Last year’s bidding war with fellow biotechnology company Genzyme Corp. caused Millennium to intently concentrate on other things, including its pipeline of experimental products and its partnerships.
Meanwhile, Dunsire said the company has talked to several potential partners about MLN1202, its experimental antibody designed to reduce a protein that evidence suggests is related to coronary artery disease. While there no solid proof that elevated C-reactive protein directly contributes to an increased risk of heart disease, Dunsire said, the Food and Drug Administration would not approve the drug just because it reduces the protein.
Other companies involved in developing drugs for cardiovascular disease, however, could find it a very valuable tool and potentially a product in its own right. “We have taken this forward to determine whether it is an interesting avenue to explore,” Dunsire told Reuters.
For now, the company is expanding sales of Velcade, which is being tested in multiple combinations to determine its function when pooled with other drugs, Dunsire said. “We’re very optimistic we’ll get good growth in 2008. We’ve never looked at this as a zero-sum game.”
J&J combats slow sales with creation of three units
NEW BRUNSWICK, N.J. Johnson & Johnson will create three new units to combat its recent lagging sales, according to the Associated Press.
The three new units are: an office of strategy and growth to identify new opportunities; a surgical care group to focus on technology and services to improve patient care; and a comprehensive care group which will treat chronic and pervasive conditions. The office of strategy and growth is one of they key areas, as the company reported a decline in profit recently.

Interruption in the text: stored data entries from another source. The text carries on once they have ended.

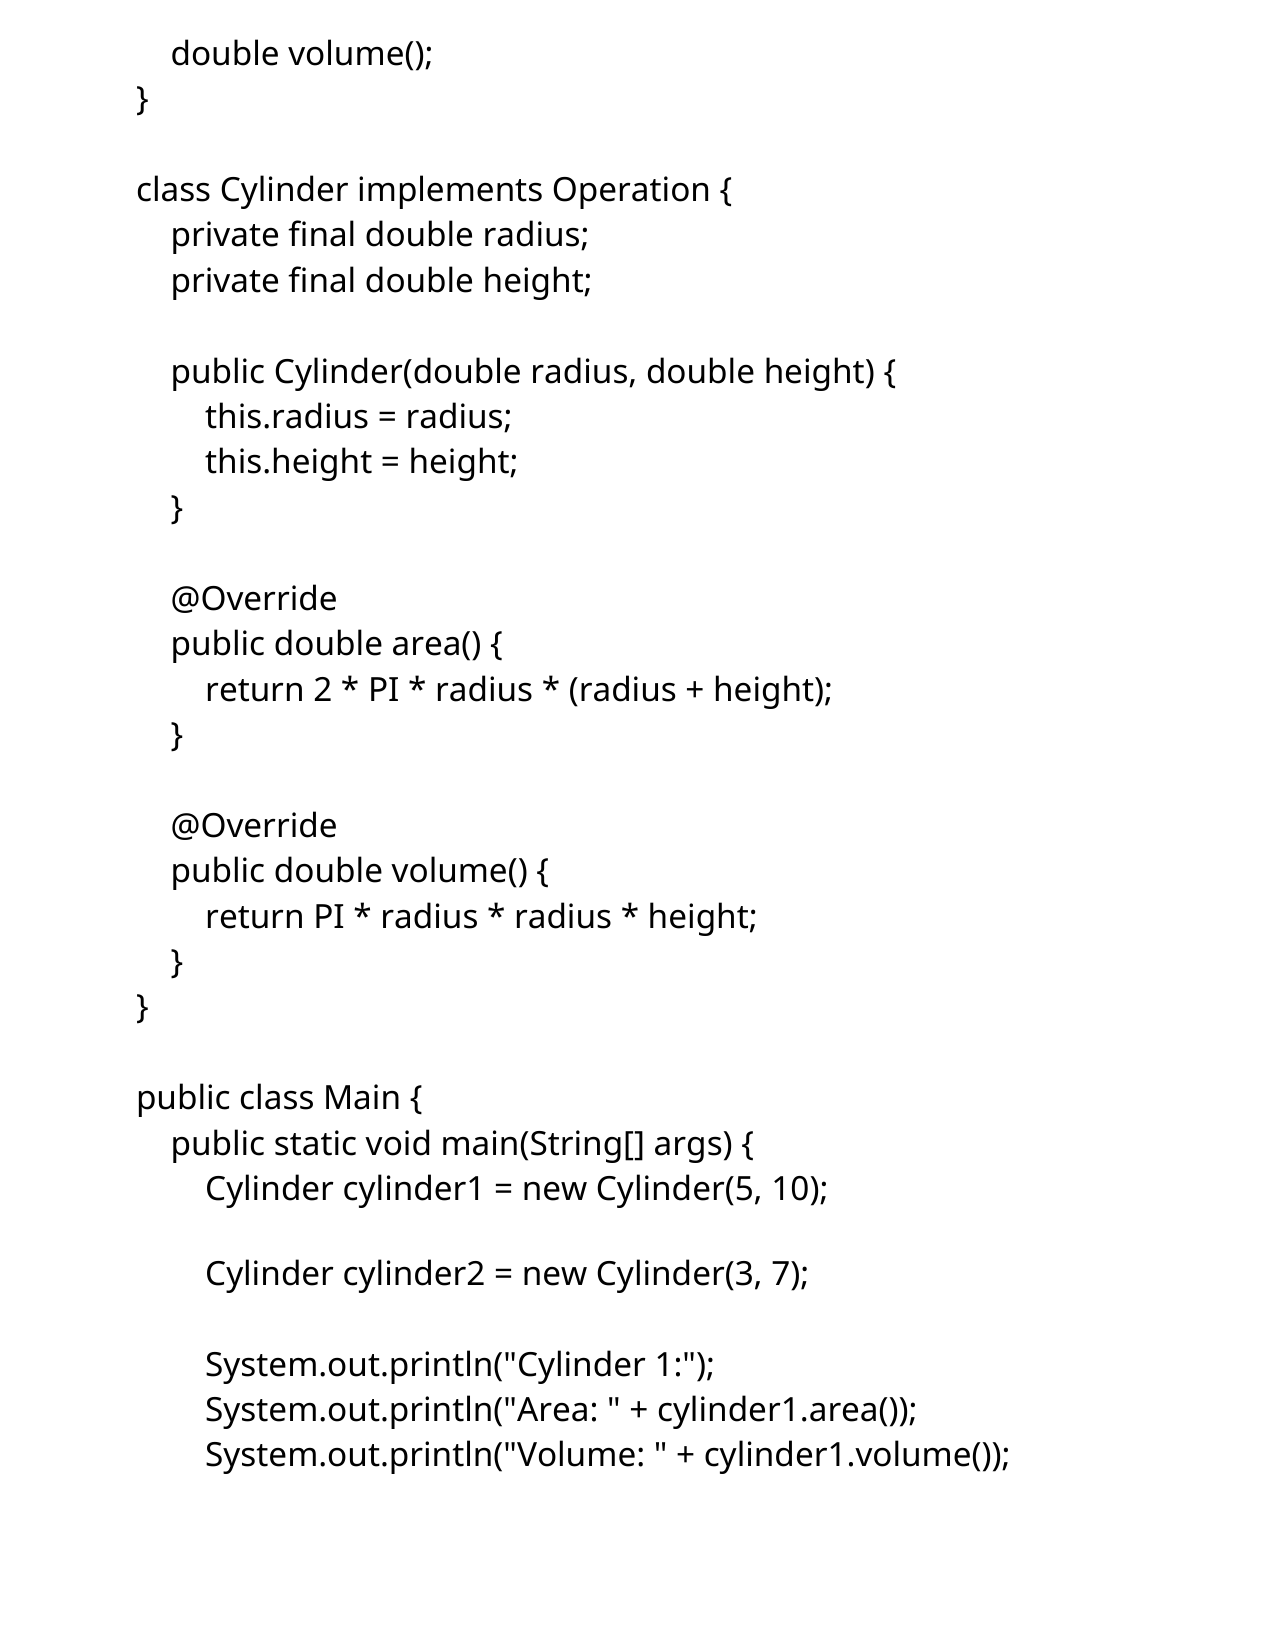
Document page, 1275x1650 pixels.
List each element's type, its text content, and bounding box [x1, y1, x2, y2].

list public double area() { [136, 620, 1125, 665]
list Cylinder cylinder1 = new Cylinder(5, 10); [136, 1165, 1125, 1210]
list this.radius = radius; [136, 393, 1125, 438]
list Cylinder cylinder2 = new Cylinder(3, 7); [136, 1249, 1125, 1295]
list System.out.println("Cylinder 1:"); [136, 1340, 1125, 1386]
list System.out.println("Area: " + cylinder1.area()); [136, 1386, 1125, 1431]
list private final double radius; [136, 211, 1125, 257]
list } [136, 75, 1125, 120]
list @Override [136, 574, 1125, 620]
list double volume(); [136, 29, 1125, 75]
list System.out.println("Volume: " + cylinder1.volume()); [136, 1431, 1125, 1477]
list } [136, 711, 1125, 756]
list } [136, 484, 1125, 529]
list private final double height; [136, 257, 1125, 302]
list } [136, 983, 1125, 1029]
list } [136, 938, 1125, 983]
list class Cylinder implements Operation { [136, 166, 1125, 211]
list public static void main(String[] args) { [136, 1119, 1125, 1165]
list return 2 * PI * radius * (radius + height); [136, 665, 1125, 711]
list public Cylinder(double radius, double height) { [136, 347, 1125, 393]
list public double volume() { [136, 847, 1125, 892]
list this.height = height; [136, 438, 1125, 484]
list @Override [136, 802, 1125, 847]
list return PI * radius * radius * height; [136, 892, 1125, 938]
list public class Main { [136, 1074, 1125, 1119]
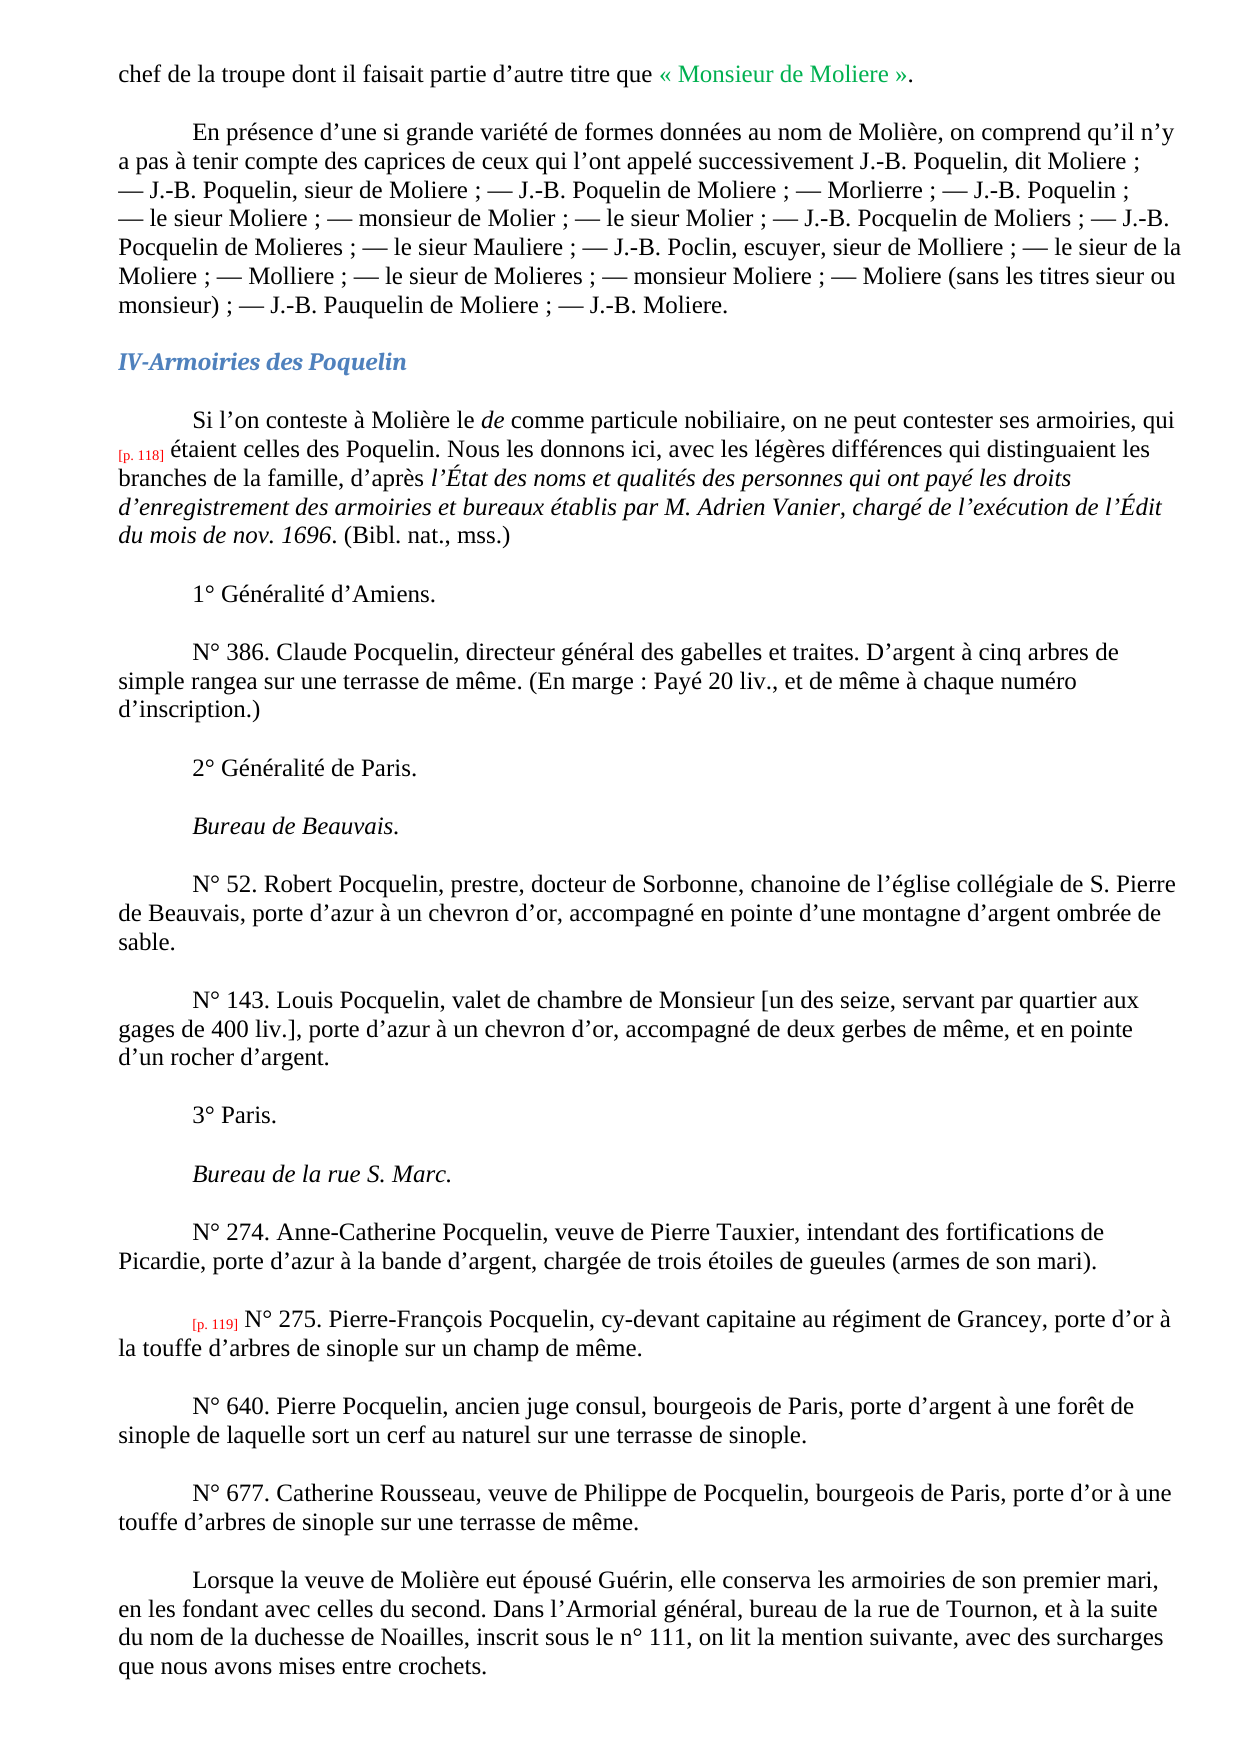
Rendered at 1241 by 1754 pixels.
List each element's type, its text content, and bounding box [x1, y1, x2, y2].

Nicholas Valeriani, the worldwide chairman for medical devices and diagnostics will lead the strategy and growth office. Sherilyn McCoy, the chairwoman for Ethicon, a medical device company, will be the worldwide chairwoman of surgical care and will become a member of the executive committee. Donald Casey, group chairman for the diabetes franchise, will become worldwide chairman of the comprehensive care unit and will join the executive committee.
“We have the know-how across our pharmaceutical, biologics, devices, diagnostics and consumer businesses to bring completely new solutions to market,” chief executive William Weldon said in a statement.